● **Complete the following**
1 > In the piece about the university's Israel innovation conference, who wrote the op-ed that called out the organizers' whitewashing efforts?
2 > Carry on the piece about the university's Israel innovation conference, picking up after its last sentence.

As troubling as the presence of settlers coming to speak at a university is (we’ve been long since sadly habituated by the presence of both IDF and US military officials as a regular presence), so too is the attempt by the conference organizers to recast Israel purely as an “innovation state” an undeniable propaganda effort.

After being called out for their whitewashing efforts in an op-ed by fellow Palestine Solidarity Committee member Alex Shams, being faced with the facts of Israel’s innovation-Occupation duo in another op-ed, and being faced with a counter-campaign whose posters you can see below, the conference organizers published another op-ed defending their enterprise using the tattered shield of “we self-sacrificing Israelis only want peace but get nothing but rockets in return.” Aside from the fact that any kind of terrorism directed at civilians is a war crime and is never condoned, depicting the so-called peace process as an Israeli-only enterprise blindly buries the efforts of thousands of Palestinians (and citizens of other countries) who have dedicated their lives to achieving a solution for this conflict. It seems, however, that in addition to trying to conceal the unpleasant matter of the Occupation underneath Israeli success stories, the conference organizers are also trying to bury decades of global peace struggle in the same casket where Israel apologists have interred nonviolent Palestinian resistance and where they are trying to (metaphorically) entomb pro-peace Israeli activists and NGOs.

● **Information shown**
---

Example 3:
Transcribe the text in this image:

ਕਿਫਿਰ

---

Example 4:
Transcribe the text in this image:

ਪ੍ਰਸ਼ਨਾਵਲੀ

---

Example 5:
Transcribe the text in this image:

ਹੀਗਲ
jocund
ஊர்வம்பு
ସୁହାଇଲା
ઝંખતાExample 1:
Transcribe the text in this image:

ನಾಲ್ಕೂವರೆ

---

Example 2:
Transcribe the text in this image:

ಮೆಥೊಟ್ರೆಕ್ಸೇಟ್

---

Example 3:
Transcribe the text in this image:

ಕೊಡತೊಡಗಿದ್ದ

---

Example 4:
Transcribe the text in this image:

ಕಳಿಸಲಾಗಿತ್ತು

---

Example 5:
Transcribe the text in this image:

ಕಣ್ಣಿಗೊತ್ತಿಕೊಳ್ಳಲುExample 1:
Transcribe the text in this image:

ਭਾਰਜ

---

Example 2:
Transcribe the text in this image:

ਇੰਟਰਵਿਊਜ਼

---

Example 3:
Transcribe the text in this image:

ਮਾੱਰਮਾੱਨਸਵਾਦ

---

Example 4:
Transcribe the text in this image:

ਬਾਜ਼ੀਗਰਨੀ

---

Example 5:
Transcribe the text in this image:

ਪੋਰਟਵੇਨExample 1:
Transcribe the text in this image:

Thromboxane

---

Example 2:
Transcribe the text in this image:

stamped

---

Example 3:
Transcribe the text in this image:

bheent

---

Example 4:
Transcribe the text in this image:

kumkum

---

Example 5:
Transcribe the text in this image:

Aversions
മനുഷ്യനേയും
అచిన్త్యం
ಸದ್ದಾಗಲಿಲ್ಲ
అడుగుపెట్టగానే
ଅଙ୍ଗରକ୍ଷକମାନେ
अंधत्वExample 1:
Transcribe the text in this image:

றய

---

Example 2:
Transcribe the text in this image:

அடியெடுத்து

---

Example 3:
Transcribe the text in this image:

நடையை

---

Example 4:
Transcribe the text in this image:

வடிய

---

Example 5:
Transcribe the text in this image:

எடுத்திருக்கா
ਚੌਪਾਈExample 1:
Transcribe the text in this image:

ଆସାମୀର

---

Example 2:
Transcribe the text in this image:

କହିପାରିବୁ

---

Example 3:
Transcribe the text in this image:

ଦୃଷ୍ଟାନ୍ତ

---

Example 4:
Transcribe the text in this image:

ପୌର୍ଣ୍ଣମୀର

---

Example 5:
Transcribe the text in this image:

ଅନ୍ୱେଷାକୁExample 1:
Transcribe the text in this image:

● **Solved problems**
1 > Alex Shams, a fellow Palestine Solidarity Committee member.

2 >
Harvardposter

This poster was part of a media campaign run by a number of independent individuals at Harvard to challenge the assumptions and publicity of the Israel Conference and instead present the public with a different perspective on the roots of Israeli innovation: ethnic cleansing, the Occupation, and foreign subsidies.

The text says: “Come learn the exciting secrets of the vibrant ‘start up nation’ & the realities of Israeli innovation. After ethnically cleansing 700,000 Palestinians in 1948, we demolished their homes and built farms and parks on top. Or as we say, ‘made the desert bloom!’

Since occupying the West Bank and Gaza in 1967, we have explored diverse and exciting new ways to start wars against our neighbors. Indeed, Israel is forever optimistic about its ability to never be held accountable for its crimes under international law!

Is it sustainable? Since 1949, Israel has received about $109 billion in US aid, including $3 billion in 2011, despite being one of the most developed countries on Earth!”

fischer
An image of Mr. Fischer’s presentation.

At the conference itself, a friend of mine who attended told me how Niall Ferguson, Harvard history professor and one of the keynote speakers, engaged in the classic game of listing Arab versus Jewish inventions, proving the point (as if that needed to be done) that the conference is nothing but a political propaganda tool. Stanley Fischer, Governor of the Bank of Israel and other keynote speaker, decided to focus instead on the demographic threat posed by Arab population growth rates – another Zionist trope and indication that the main course “innovation” comes with a side of fear politics and demagoguery.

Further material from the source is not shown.